**TASK TO COMPLETE:**
Copy the rows below word for word, leaving out the pictures.

**THE DATA:**
# # # # #

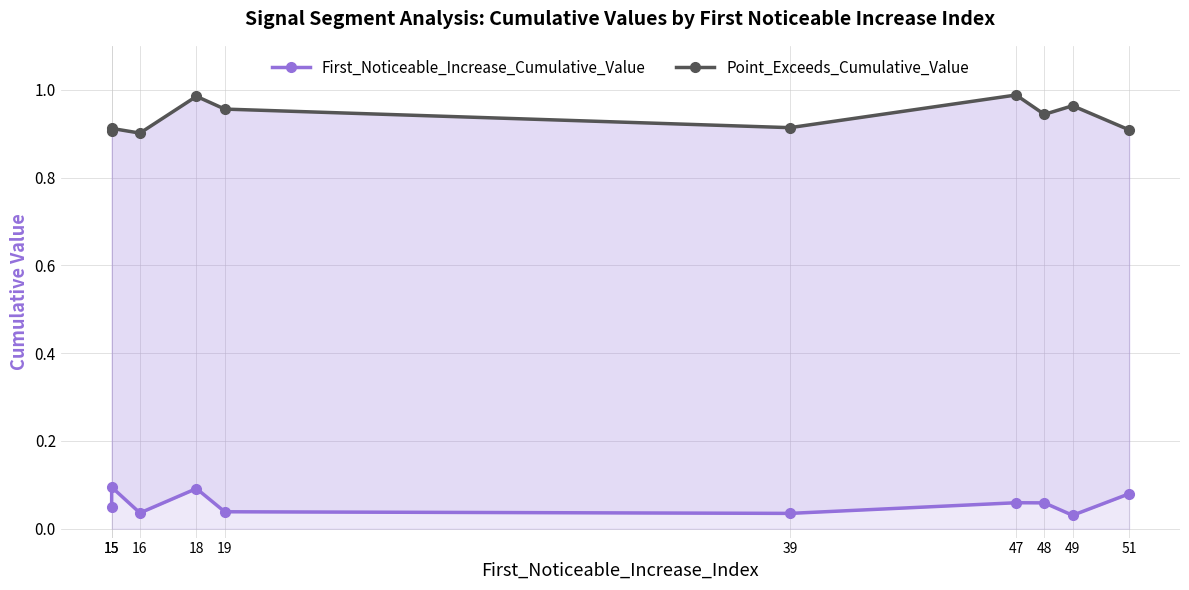

Rank the series by their maximum value, from lowest to highest.

First_Noticeable_Increase_Cumulative_Value, Point_Exceeds_Cumulative_Value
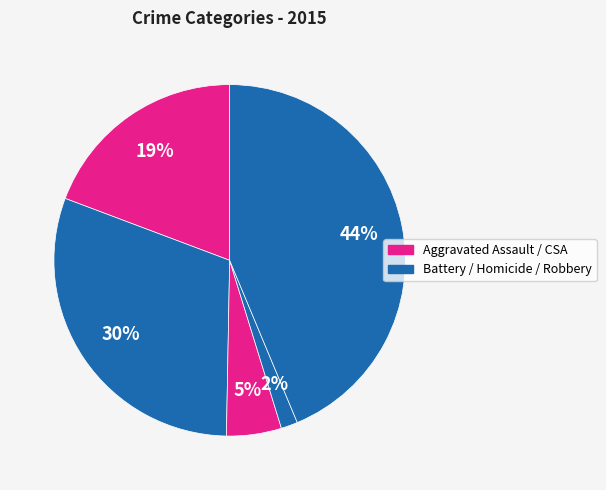

How many slices are in this pie chart?

5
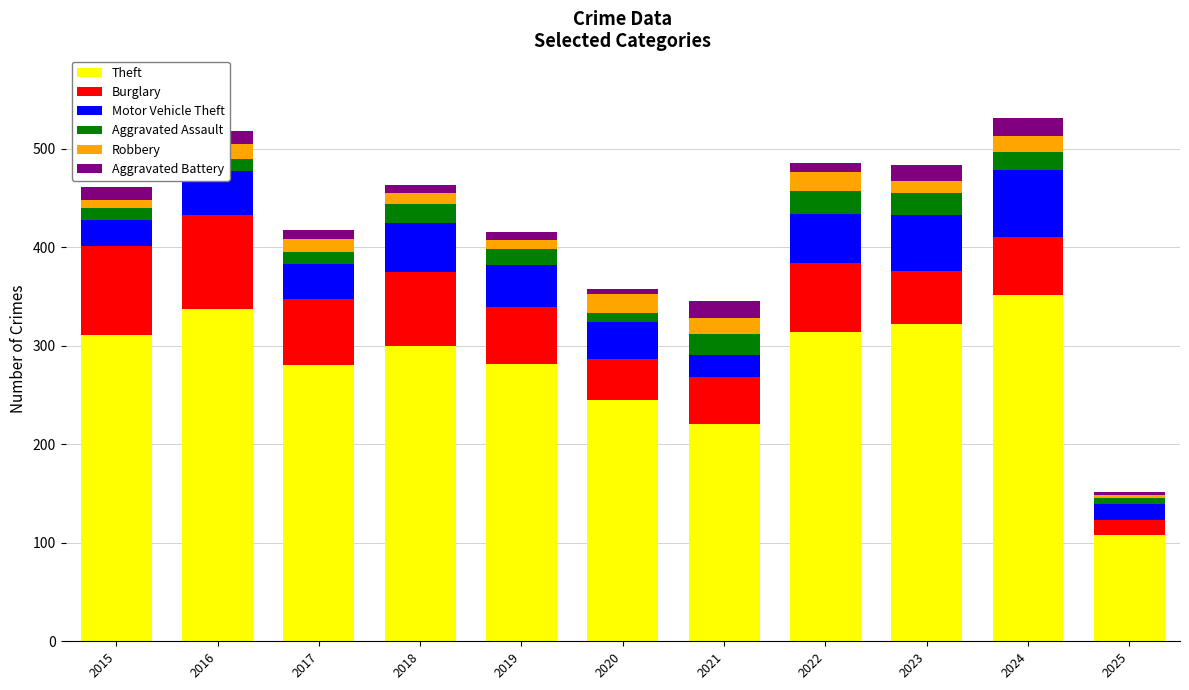

Is it true that Theft equals 514 at 2016?

False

# # # # #

**ANSWER FOR THE TASK:**
Rank the series by their maximum value, from lowest to highest.

First_Noticeable_Increase_Cumulative_Value, Point_Exceeds_Cumulative_Value

How many slices are in this pie chart?

5

Is it true that Theft equals 514 at 2016?

False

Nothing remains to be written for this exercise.